An event at the Salaam Club. Initially functioning as a community center for local Syrian and other Middle Eastern immigrants, Jacksonville’s Salaam Club was established in 1912. Courtesy of WJCT and Donnie Moses.

Jacksonville’s Syrian and Arab Americans have fostered a culture that values community, personal success and public service. Their impact on Jacksonville has been enormous, if sometimes overlooked.

Virginia Atter Keys. Courtesy of news4jax.com

Lebanese American singer and media pioneer Virginia Atter Keys helped introduced Jacksonville to television. Beginning in 1949, when few families owned sets, Keys hosted TV and radio programs for over 40 years, often alongside co-host Dick Stratton.

Tommy Hazouri

Today, Jacksonville’s most recognizable Arab American is undoubtedly Tommy Hazouri, Mayor from 1987-1991. Growing up above his Lebanese family’s Liberty Street grocery, Hazouri has been a prolific public servant for over 40 years. He currently sits on the City Council after winning a landslide victory in 2015, and has also been a State Representative and a School Board Representative.

Sam Mousa

Palestinian American Sam Mousa is Jacksonville’s former Chief Administrative Officer under Mayor Lenny Curry. Mousa has served in various capacities under five mayors.
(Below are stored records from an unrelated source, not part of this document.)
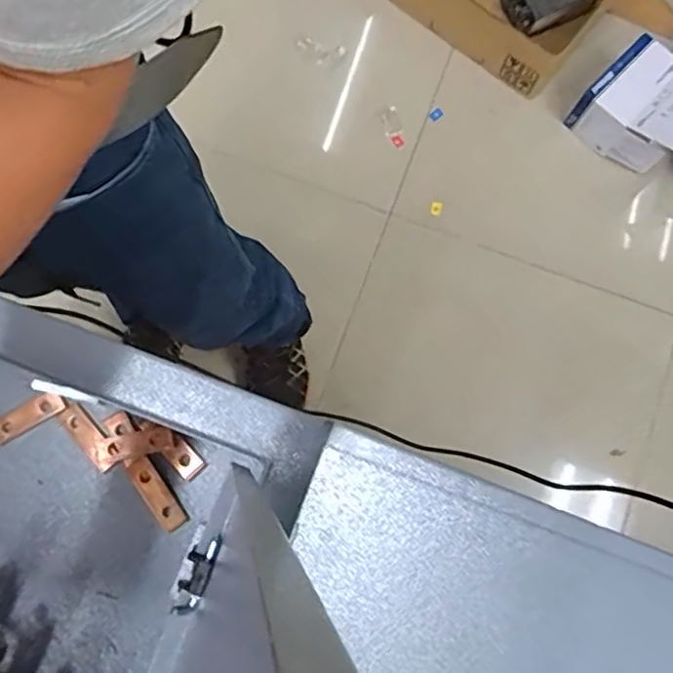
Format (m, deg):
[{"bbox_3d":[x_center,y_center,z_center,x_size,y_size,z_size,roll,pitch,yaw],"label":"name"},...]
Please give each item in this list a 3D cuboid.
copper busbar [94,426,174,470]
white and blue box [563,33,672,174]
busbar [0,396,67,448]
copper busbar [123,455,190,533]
[{"bbox_3d":[-0.162,0.087,0.510,0.061,0.004,0.021,-18,80,-4],"label":"copper busbar"},{"bbox_3d":[0.605,-0.438,1.240,0.180,0.164,0.218,-44,83,-8],"label":"white and blue box"},{"bbox_3d":[-0.250,0.065,0.514,0.062,0.004,0.021,-31,92,-2],"label":"busbar"},{"bbox_3d":[-0.142,0.124,0.501,0.022,0.009,0.061,-35,82,-7],"label":"copper busbar"}]

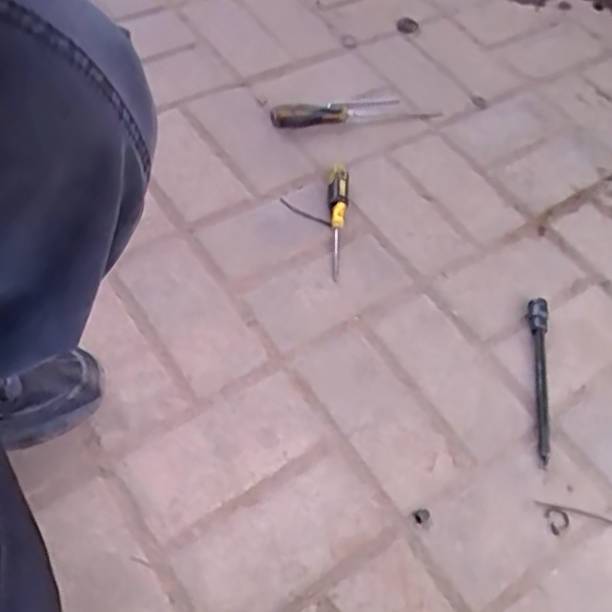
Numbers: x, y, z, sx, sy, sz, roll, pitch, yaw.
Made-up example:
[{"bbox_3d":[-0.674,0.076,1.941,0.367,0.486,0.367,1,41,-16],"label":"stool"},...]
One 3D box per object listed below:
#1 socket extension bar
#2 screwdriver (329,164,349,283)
[{"bbox_3d":[0.250,0.074,0.666,0.017,0.020,0.180,9,57,-2],"label":"socket extension bar"},{"bbox_3d":[0.037,-0.098,0.737,0.021,0.015,0.143,4,73,-2],"label":"screwdriver"}]

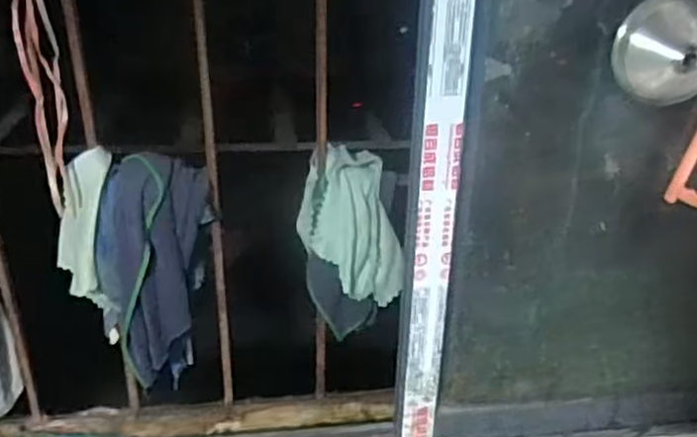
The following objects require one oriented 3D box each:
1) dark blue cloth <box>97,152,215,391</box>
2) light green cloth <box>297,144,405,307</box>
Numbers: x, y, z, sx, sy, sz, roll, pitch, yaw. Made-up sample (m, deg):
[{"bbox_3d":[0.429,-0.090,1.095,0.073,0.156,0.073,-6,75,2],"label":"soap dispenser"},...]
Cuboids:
[{"bbox_3d":[-0.231,0.073,0.849,0.129,0.293,0.059,-16,32,-29],"label":"dark blue cloth"},{"bbox_3d":[0.004,0.004,0.863,0.108,0.184,0.077,-11,30,-21],"label":"light green cloth"}]

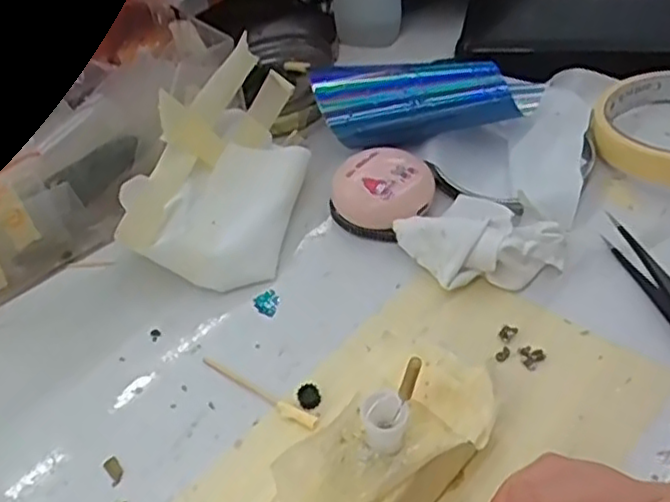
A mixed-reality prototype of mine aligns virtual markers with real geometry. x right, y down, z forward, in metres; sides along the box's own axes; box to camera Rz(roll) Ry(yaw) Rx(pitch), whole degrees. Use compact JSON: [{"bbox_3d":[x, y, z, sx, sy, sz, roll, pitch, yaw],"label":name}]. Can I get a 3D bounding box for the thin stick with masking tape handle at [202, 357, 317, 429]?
[{"bbox_3d":[-0.032,0.056,0.276,0.059,0.004,0.007,24,53,27],"label":"thin stick with masking tape handle"}]

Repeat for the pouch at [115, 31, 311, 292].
[{"bbox_3d":[-0.054,-0.040,0.333,0.067,0.062,0.109,7,47,14],"label":"pouch"}]

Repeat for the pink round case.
[{"bbox_3d":[0.024,-0.028,0.335,0.044,0.024,0.043,-4,46,4],"label":"pink round case"}]

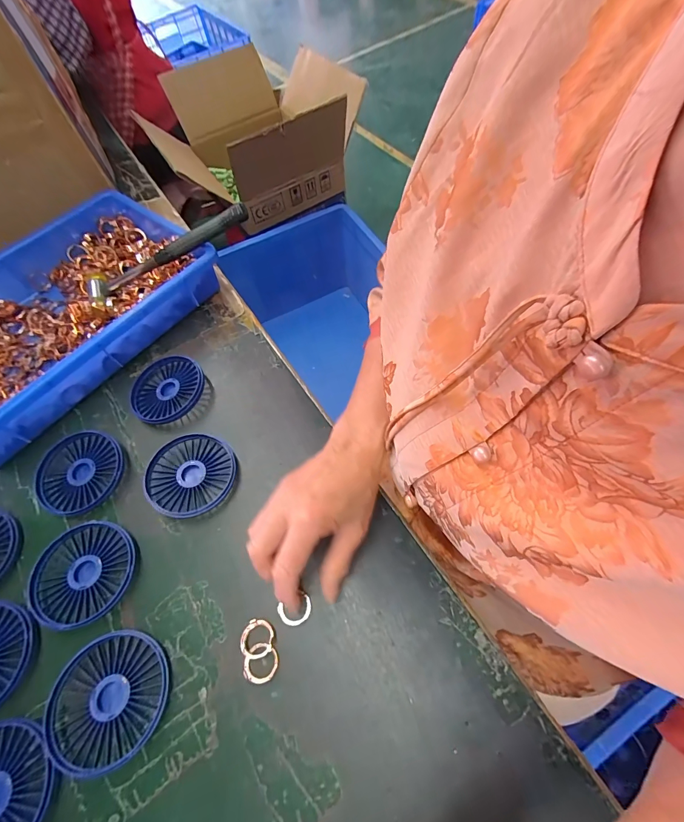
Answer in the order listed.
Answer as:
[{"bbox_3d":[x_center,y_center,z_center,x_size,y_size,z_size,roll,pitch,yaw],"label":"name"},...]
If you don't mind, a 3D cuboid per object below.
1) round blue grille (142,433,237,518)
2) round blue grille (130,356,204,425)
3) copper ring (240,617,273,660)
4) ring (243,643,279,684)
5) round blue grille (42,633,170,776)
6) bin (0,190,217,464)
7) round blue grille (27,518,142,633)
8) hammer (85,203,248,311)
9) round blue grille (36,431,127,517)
[{"bbox_3d":[-0.155,0.067,0.367,0.086,0.019,0.085,-2,62,3],"label":"round blue grille"},{"bbox_3d":[-0.207,-0.024,0.418,0.083,0.017,0.087,-2,62,3],"label":"round blue grille"},{"bbox_3d":[-0.072,0.191,0.298,0.028,0.005,0.028,-2,62,3],"label":"copper ring"},{"bbox_3d":[-0.066,0.206,0.290,0.028,0.006,0.027,-2,62,3],"label":"ring"},{"bbox_3d":[-0.186,0.228,0.282,0.084,0.021,0.085,-2,62,3],"label":"round blue grille"},{"bbox_3d":[-0.362,-0.123,0.451,0.245,0.064,0.364,35,70,20],"label":"bin"},{"bbox_3d":[-0.238,0.150,0.329,0.088,0.017,0.085,-2,62,3],"label":"round blue grille"},{"bbox_3d":[-0.230,-0.198,0.453,0.247,0.020,0.063,-21,62,11],"label":"hammer"},{"bbox_3d":[-0.275,0.065,0.375,0.085,0.019,0.086,-2,62,3],"label":"round blue grille"}]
Others prominent in public service include Angela Corey, the first woman elected State Attorney in Jacksonville, and Rick Mullaney, a son of Syrian and Irish parents who served under the State Attorney and three mayors, and currently heads Jacksonville University’s Public Policy Institute. Another of Jacksonville’s most recognizable personalities, Donna Deegan, breast cancer advocate, former news anchor and current congressional candidate, hails from a Syrian and Lebanese family.

In the fields of business, law, and medicine, locally familiar names like Bateh, Bajalia, Farah, Sleiman, Salem, Solomon, Isaac, Demetree and Rukab all have Arab roots.